Book Review

Aug. 9th, 2010 10:54 pm
kenjari: (govans)
[personal profile] kenjari
He, She, and It
by Marge Piercy

This beautiful sci-fi novel is set in the mid-twenty-first century, several decades after a major ecological cataclysm and resulting societal upheaval. The reduced human population can no longer live in the open without protective gear and structures, the majority of food must be derived from algae and grown in vats; but computer technology is very advanced, with AIs, service robots, and sophisticated virtual reality. People live in closed corporate enclaves, the sprawling and chaotic urban Glop, or in a few free towns. It's a world that is part cyberpunk, part post-apocalypse, but with a little more organic warmth to be found.
It is in this world that Piercy sets a re-telling of the golem story, alongside a very detailed and elegant rendition of the original tale.
The main character, Shira, has just lost her son in a custody settlement manipulated by her corporate employers. She returns to her grandmother Malkah's house in Tikva, the free town in which she grew up, where she begins working with the town robotics expert and inventor on the training and development of Yod, a highly advanced cyborg he built to protect Tikva from physical and computer-based attack.
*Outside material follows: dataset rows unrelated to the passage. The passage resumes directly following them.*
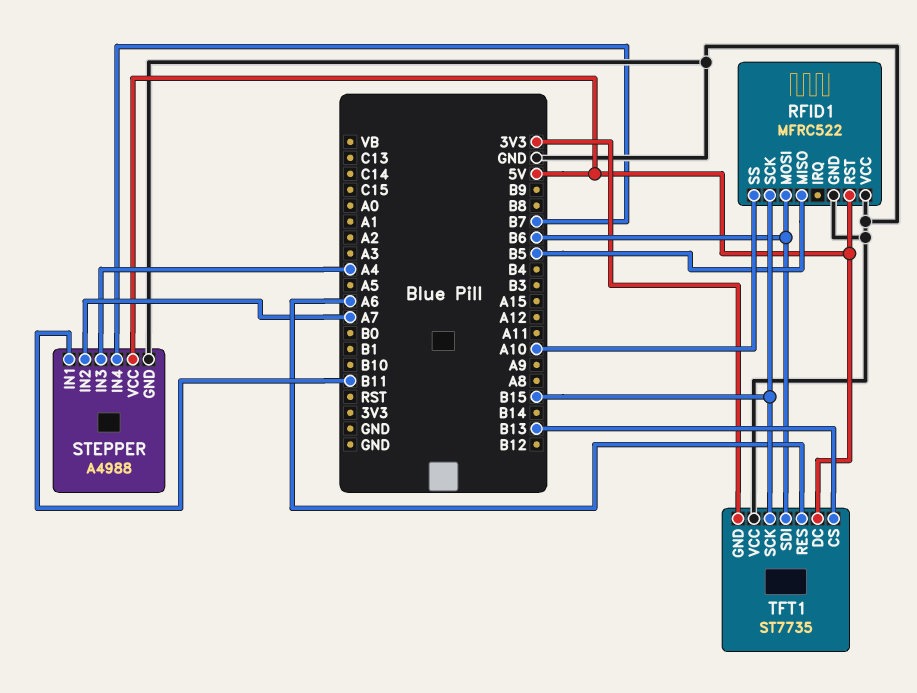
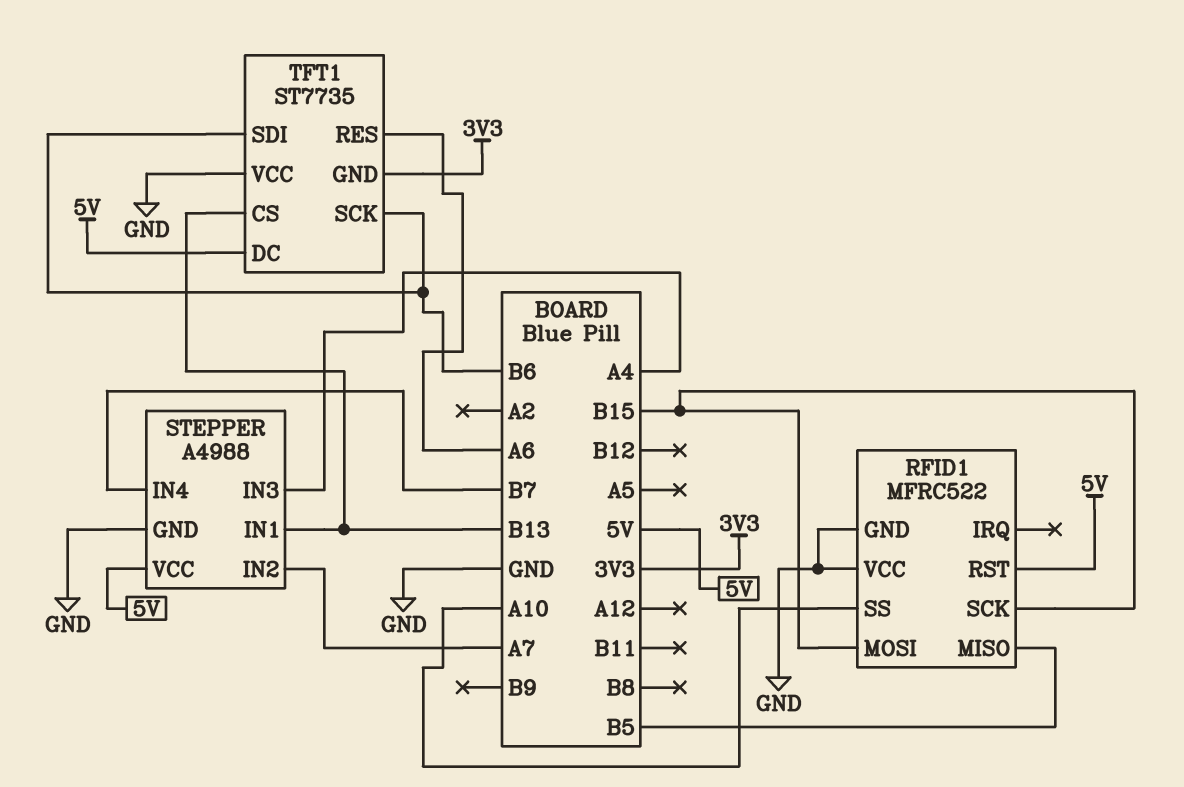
RFID1 pin MOSI: B6 -> B15
STEPPER pin IN1: B11 -> B13
TFT1 pin SCK: B15 -> B6

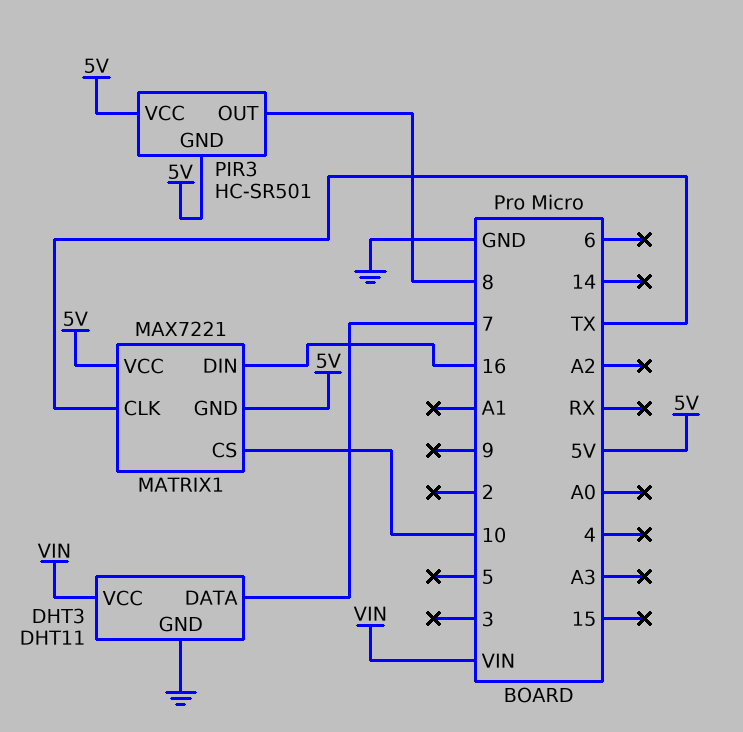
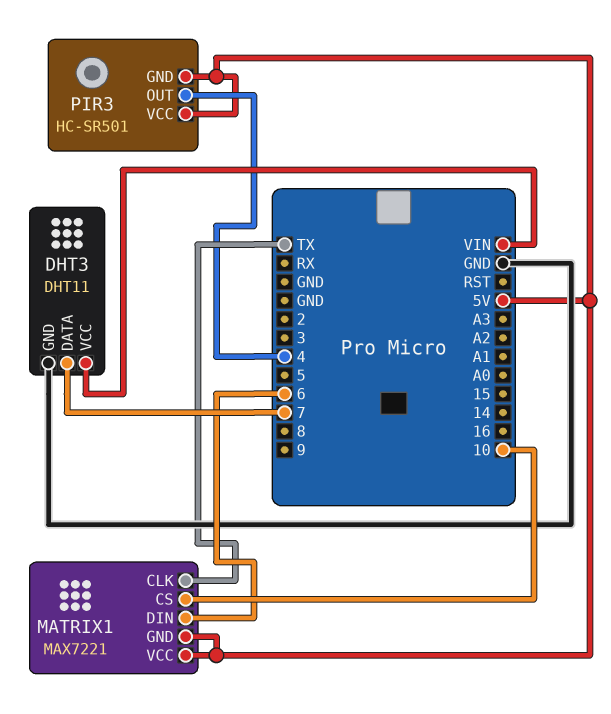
MATRIX1 pin DIN: 16 -> 6
PIR3 pin OUT: 8 -> 4

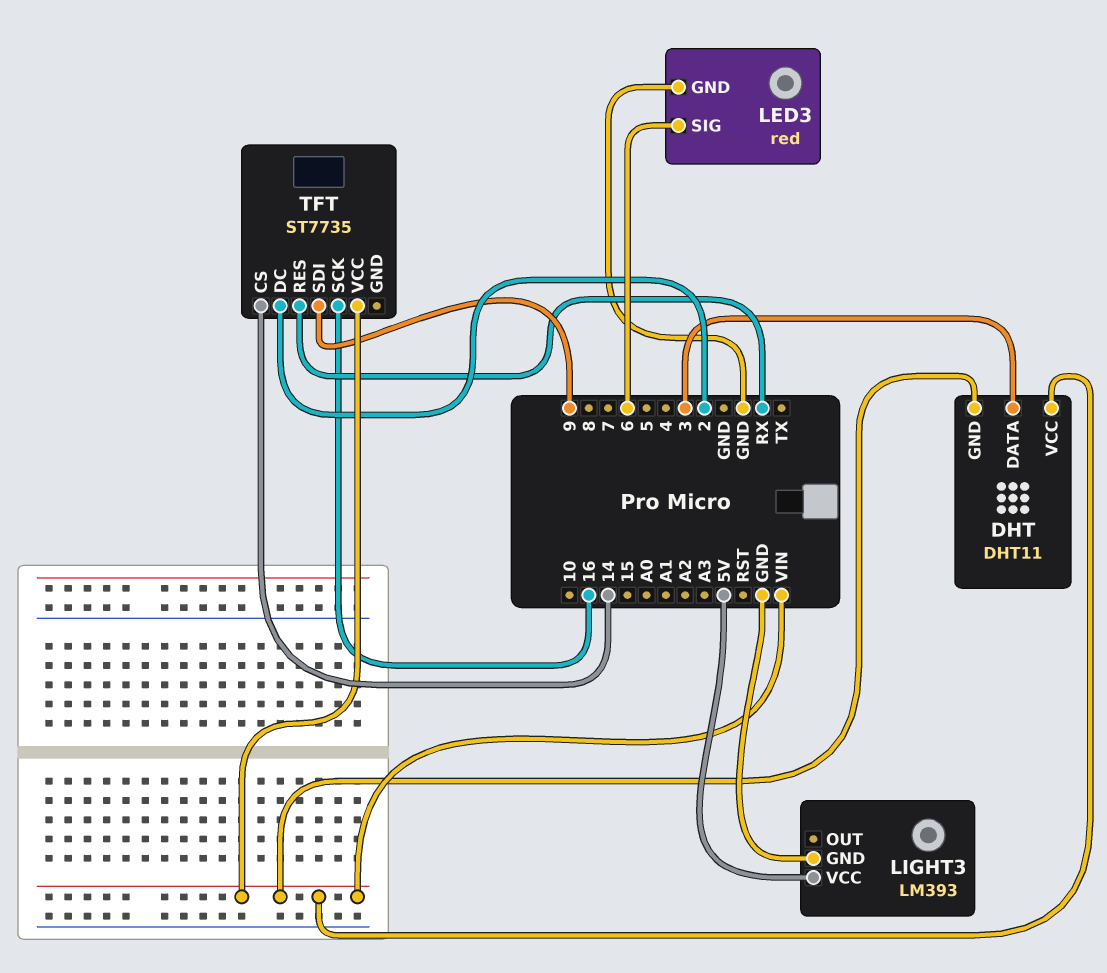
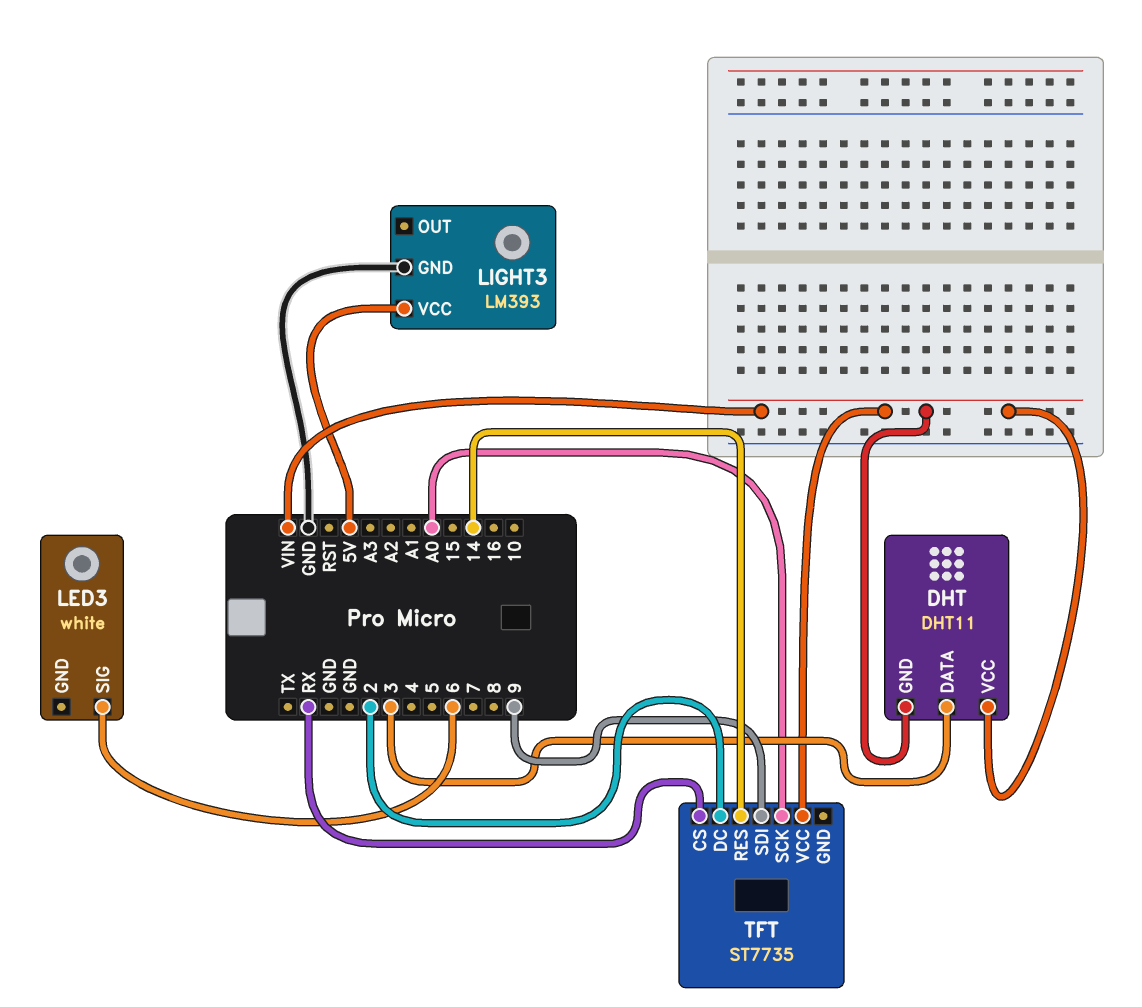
LED3: red -> white
LED3 pin GND: GND -> none
TFT pin CS: 14 -> RX
TFT pin RES: RX -> 14
TFT pin SCK: 16 -> A0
As Shira's relationship with Yod grows and blossoms, her former employers target Tikva in order to get their hands on the new technology, and the town also makes some alliances with newly emerging communities in the Glop and elsewhere. Piercy thus creates a fascinating and complex story that operates on both an intimate scale and in a wider scope. Interspersed with the main story is Piercy's version of the original golem story, as told to Yod by Malkah, who made major contributions to his programming. This interpolation is nearly seamless and, despite having many parallels with the main narrative, never feels like a repetition or contrived device.
He, She and It is a very moving book, with wonderful characters and a vivid setting. It touches on interesting questions of personhood, control, freedom, development, growth, and the bonds between parents and children, and between lovers.

Date: 2010-08-10 03:38 am (UTC)
sovay: (I Claudius)
From: [personal profile] sovay
Interspersed with the main story is Piercy's version of the original golem story, as told to Yod by Malkah, who made major contributions to his programming.

Okay; cool.

Date: 2010-08-10 01:28 pm (UTC)
From: [identity profile] kenjari.livejournal.com
He, She, and It was my librettist's required reading for the opera project. He read it years ago and considers it to be the best contemporary version of the golem story.

Date: 2010-08-10 03:26 pm (UTC)
From: [identity profile] wildpaletz.livejournal.com
This is easily one of my favorite books.

Date: 2010-08-10 03:54 pm (UTC)
sovay: (Default)
From: [personal profile] sovay
He read it years ago and considers it to be the best contemporary version of the golem story.

I'll have to read it.

Thank you!

Date: 2010-08-11 12:33 am (UTC)
From: [identity profile] kenjari.livejournal.com
I own a copy, so you are welcome to borrow it.

Date: 2010-08-11 01:29 am (UTC)
From: [identity profile] kenjari.livejournal.com
I'm really glad that I bought a copy rather than getting it from the library, as I was completely glued to it for my entire stay on Cape Cod.

Date: 2010-08-11 03:39 pm (UTC)
From: [identity profile] wildpaletz.livejournal.com
By the way! I was talking with a guy last night who had gotten into some Ph.D. music programs (he does jazz) but ended up choosing to get a Ph.D. from Harvard in organizational behavior instead. (He's now a prof at BU, lives in Jamaica Plain with his wife and two crazily-adorable kids, so maybe you'll meet him some day.) I mention this not to contrast achievements, but because he is super-relieved he didn't go the music route. He has found out that professor jobs in music are fast disappearing, being replaced by adjuncts and part-timers. So the few people who ARE graduating with PhDs in music have no jobs to look forward to. None that one can live on. He also said he'd been advising people the same sort of thing you'd heard here--you can still perform, you can still conduct, you can still compose without being a professor.

So, whew, you guys both dodged a bullet, it sounds like.